(TEXT SEGMENT)
In a previous human cadaveric CT study, the authors showed that the cross-sectional area of the lumbar spinal canal significantly decreased in extension and increased in flexion [15]. A D-area value of 100 mm2 has been suggested as the cut off value for relative stenosis at and distal to L3–4 in a previous report [6], which also stated that the L4–5 level was most frequently involved in canal stenosis. In the present study, the D-area was less than 100 mm2 during extension at three levels (Table 3). Another report also documented that a decrease in D-area during extension most frequently occurred at L4–5 [11].
Postacchini et al., reported that the preoperative evaluation of severity of central stenosis was based on measurements, on axial scans, of the size of the central spinal canal, compared with that of the first adjacent not stenotic level above or below, rather than on the area of the canal or the thecal sac at the stenotic level. The critical value between moderate and severe stenosis was 40 % constriction of the central or lateral spinal canal or neuroforamen, compared with the adjacent vertebral levels [17]. In our study, it was difficult to evaluate the preoperative severity of central stenosis, compared with that of the first adjacent not stenotic level, because most of patients had multisegmental canal stenosis.
(End TEXT SEGMENT)
EXERCISES TO COMPLETE:
A: List every bracketed reference number cited in the text on lumbar spinal canal stenosis, in the order in which they appear.
B: Carry on the text on lumbar spinal canal stenosis, beginning after its final sentence.
(LISTED ENTRIES)
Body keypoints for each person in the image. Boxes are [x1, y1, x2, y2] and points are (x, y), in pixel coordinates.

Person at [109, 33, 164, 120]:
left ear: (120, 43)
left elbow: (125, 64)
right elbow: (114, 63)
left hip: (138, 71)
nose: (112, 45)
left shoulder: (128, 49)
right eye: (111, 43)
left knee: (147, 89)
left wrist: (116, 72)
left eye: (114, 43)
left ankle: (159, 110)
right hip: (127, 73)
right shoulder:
(End LISTED ENTRIES)
RESPONSES TO THE EXERCISE:
A: [15], [6], [11], [17]

B:
Dynamic changes during flexion and extension were maximal at the L3–4 level in our study. The rate of dynamic change at L2–3 and L3–4 was higher than that at L4–5 and L5–S1. The D-area was smallest at L4–5, indicating that the dynamic change in D-area was the least at this level (Fig. 5). As a result, the rate of dynamic change was lower at L4–5 than at L2–3 and L3–4. At L2–3, the D-area was <100 mm2 during extension in 52 patients and >100 mm2 during flexion in 29 patients (55.8 %) (Table 4). Thus, the dynamic change at L2–3 should be evaluated before surgery in addition to that at L3–4 and L4–5. At L5–S1, motion is stabilised by the iliolumbar ligaments and the large transverse process of the L5 vertebra, which is not the case at L3–4 and L4–5 [18]. Therefore, the rate of dynamic change at L5–S1 may be lower than that at L3–4 and L4–5.
Table 4.
L1–2 | L2–3 | L3–4 | L4–5 | L5–S | |
---|---|---|---|---|---|
Case | 14 (9) | 52 (29) | 82 (29) | 84 (7) | 60 (11) |
In patients with LSS, the dynamic change during flexion and extension at L2–3, L3–4, and L4–5 should be evaluated before surgery.
This study had some limitations. First, to obtain MDCT images, the patients were placed in both flexion and extension positions on a CT table. The data obtained in these positions may, therefore, differ from those obtained in a standing position. Second, because the degree of preoperative lumbar sagittal alignment in flexion and extension on X-ray imaging was not calculated, the correlation between the change of the dural sac and the range of motion during flexion and extension was not evaluated. This correlation should be examined in the future. Third, there are problems about the radiation exposure and potential complications which could be caused by myelography. The radiation exposure with myelography was 3–5 mGy and with CT myelography was 15–25 mGy. The total exposure is considered to be an acceptable dose. Complications such as infection and headache after lumbar puncture could be reduced with careful and clean manipulation, using thinner needles.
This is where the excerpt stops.